- Task requirements
Can you format every line of the records below as a Markdown table with the columns "n" for the row number and "Line" for the line? Leave out blank lines and the pictures.

Extracted data entries:

________________________________________

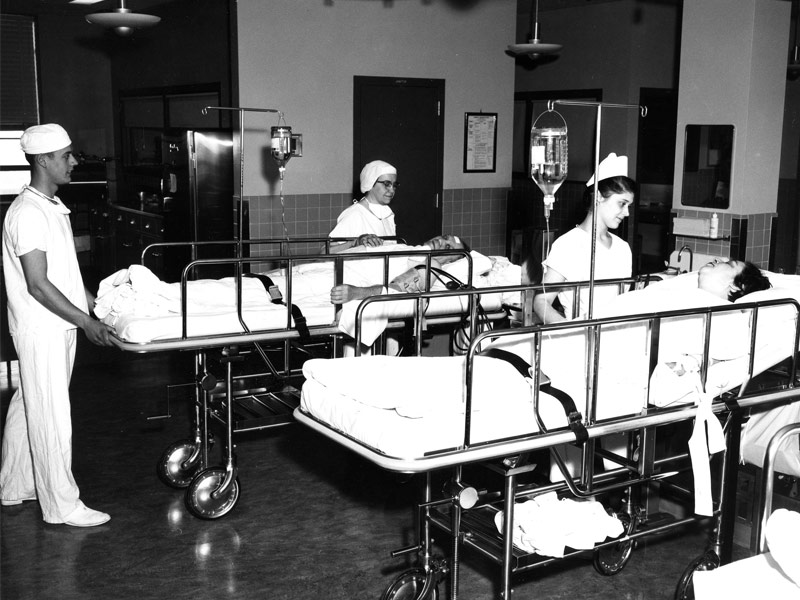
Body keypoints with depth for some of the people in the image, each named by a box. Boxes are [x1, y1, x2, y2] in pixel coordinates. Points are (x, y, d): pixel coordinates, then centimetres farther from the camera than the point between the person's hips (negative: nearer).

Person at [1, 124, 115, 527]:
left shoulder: (52, 207, 11)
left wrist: (96, 305, 16)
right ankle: (62, 506, 10)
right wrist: (86, 322, -20)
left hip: (57, 326, 9)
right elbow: (37, 284, -22)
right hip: (41, 331, -9)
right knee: (51, 416, -1)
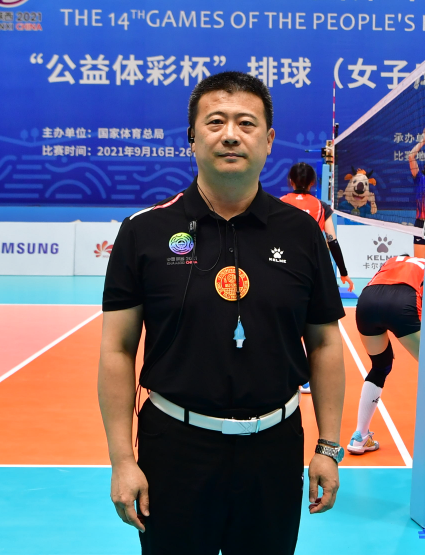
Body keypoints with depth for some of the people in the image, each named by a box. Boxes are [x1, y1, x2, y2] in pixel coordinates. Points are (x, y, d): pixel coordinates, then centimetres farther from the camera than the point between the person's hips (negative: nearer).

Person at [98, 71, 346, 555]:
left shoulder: (302, 232, 0)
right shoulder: (145, 231, -5)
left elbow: (324, 343, 6)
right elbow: (117, 349, -4)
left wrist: (329, 447, 4)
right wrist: (122, 460, -7)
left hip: (275, 447, 2)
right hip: (174, 447, -1)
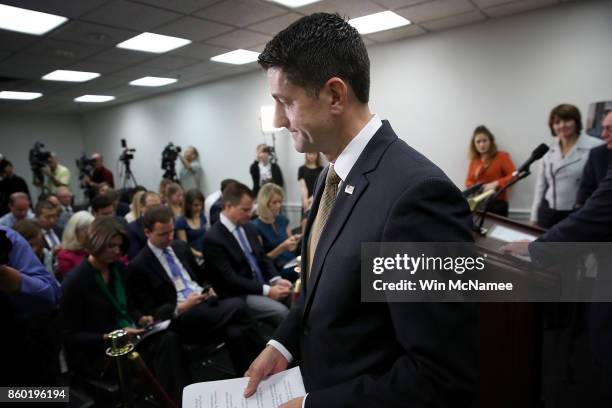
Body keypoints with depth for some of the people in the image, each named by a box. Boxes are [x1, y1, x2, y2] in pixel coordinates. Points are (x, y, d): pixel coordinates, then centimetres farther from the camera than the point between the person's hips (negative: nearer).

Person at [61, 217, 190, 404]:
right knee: (159, 360, -29)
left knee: (168, 339, -25)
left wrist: (141, 318, -3)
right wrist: (109, 337, -20)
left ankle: (181, 400, -24)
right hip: (94, 353, -6)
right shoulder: (75, 282, -12)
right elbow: (71, 337, -9)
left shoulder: (119, 268, 6)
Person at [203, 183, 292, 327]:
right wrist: (267, 291, -22)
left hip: (264, 285, 7)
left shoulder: (249, 228, 10)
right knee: (281, 311, -26)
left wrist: (276, 280, -6)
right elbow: (230, 279, -18)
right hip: (239, 295, -7)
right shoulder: (213, 238, -14)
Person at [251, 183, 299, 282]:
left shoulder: (282, 219, 10)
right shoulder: (256, 227, -8)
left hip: (292, 263, 6)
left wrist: (294, 242, -5)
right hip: (276, 271, -6)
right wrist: (282, 247, -18)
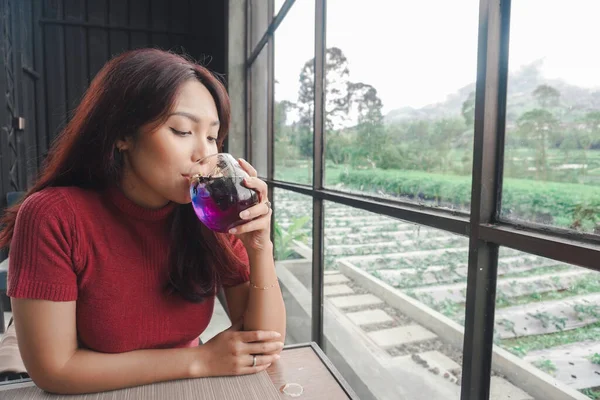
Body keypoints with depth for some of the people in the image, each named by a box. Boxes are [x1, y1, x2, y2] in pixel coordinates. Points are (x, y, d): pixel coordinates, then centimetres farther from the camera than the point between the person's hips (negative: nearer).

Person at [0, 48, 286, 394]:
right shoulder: (55, 216, -18)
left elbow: (267, 346, -11)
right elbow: (54, 369, -16)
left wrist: (260, 248, -26)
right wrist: (200, 361, -16)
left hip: (188, 393, 2)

________________________________________

- Solution for this exercise
| n | Line |
|---|---|
| 1 | Body keypoints with depth for some of the people in the image, each named by a box. Boxes are [x1, y1, x2, y2] in pixel coordinates. Points are (x, y, d): pixel coordinates, then centimetres farther from the camera than the point between the person's hips (negative: nearer). |
| 2 | Person at [1, 124, 115, 527]: |
| 3 | left shoulder: (52, 207, 11) |
| 4 | left wrist: (96, 305, 16) |
| 5 | right ankle: (62, 506, 10) |
| 6 | right wrist: (86, 322, -20) |
| 7 | left hip: (57, 326, 9) |
| 8 | right elbow: (37, 284, -22) |
| 9 | right hip: (41, 331, -9) |
| 10 | right knee: (51, 416, -1) |
| 11 | Body keypoints with depth for some of the people in the image, each named by a box. Boxes are [x1, y1, x2, y2] in pixel coordinates. Points are (x, y, d): pixel coordinates, then centimetres farther from the camera than the point between the person's hips (negative: nearer). |
| 12 | Person at [98, 71, 346, 555]: |
| 13 | left shoulder: (302, 232, 0) |
| 14 | right shoulder: (145, 231, -5) |
| 15 | left elbow: (324, 343, 6) |
| 16 | right elbow: (117, 349, -4) |
| 17 | left wrist: (329, 447, 4) |
| 18 | right wrist: (122, 460, -7) |
| 19 | left hip: (275, 447, 2) |
| 20 | right hip: (174, 447, -1) |
| 21 | Body keypoints with depth for some of the people in the image, each named by a box. Boxes are [x1, y1, x2, y2] in pixel coordinates. Points are (x, y, d): pixel coordinates, then centimetres farther from the camera than the point between the person's hips (negative: nearer). |
| 22 | Person at [61, 217, 190, 404]: |
| 23 | right knee: (159, 360, -29) |
| 24 | left knee: (168, 339, -25) |
| 25 | left wrist: (141, 318, -3) |
| 26 | right wrist: (109, 337, -20) |
| 27 | left ankle: (181, 400, -24) |
| 28 | right hip: (94, 353, -6) |
| 29 | right shoulder: (75, 282, -12) |
| 30 | right elbow: (71, 337, -9) |
| 31 | left shoulder: (119, 268, 6) |
| 32 | Person at [203, 183, 292, 327]: |
| 33 | right wrist: (267, 291, -22) |
| 34 | left hip: (264, 285, 7) |
| 35 | left shoulder: (249, 228, 10) |
| 36 | right knee: (281, 311, -26) |
| 37 | left wrist: (276, 280, -6) |
| 38 | right elbow: (230, 279, -18) |
| 39 | right hip: (239, 295, -7) |
| 40 | right shoulder: (213, 238, -14) |
| 41 | Person at [251, 183, 299, 282]: |
| 42 | left shoulder: (282, 219, 10) |
| 43 | right shoulder: (256, 227, -8) |
| 44 | left hip: (292, 263, 6) |
| 45 | left wrist: (294, 242, -5) |
| 46 | right hip: (276, 271, -6) |
| 47 | right wrist: (282, 247, -18) |
| 48 | Body keypoints with depth for some of the people in the image, each named by a box. Boxes are [x1, y1, x2, y2] in pixel coordinates. Points are (x, y, d): pixel coordinates, then centimetres farther from the camera than the point between the person's hips (negative: nearer). |
| 49 | Person at [0, 48, 286, 394]: |
| 50 | right shoulder: (55, 216, -18) |
| 51 | left elbow: (267, 346, -11) |
| 52 | right elbow: (54, 369, -16) |
| 53 | left wrist: (260, 248, -26) |
| 54 | right wrist: (200, 361, -16) |
| 55 | left hip: (188, 393, 2) |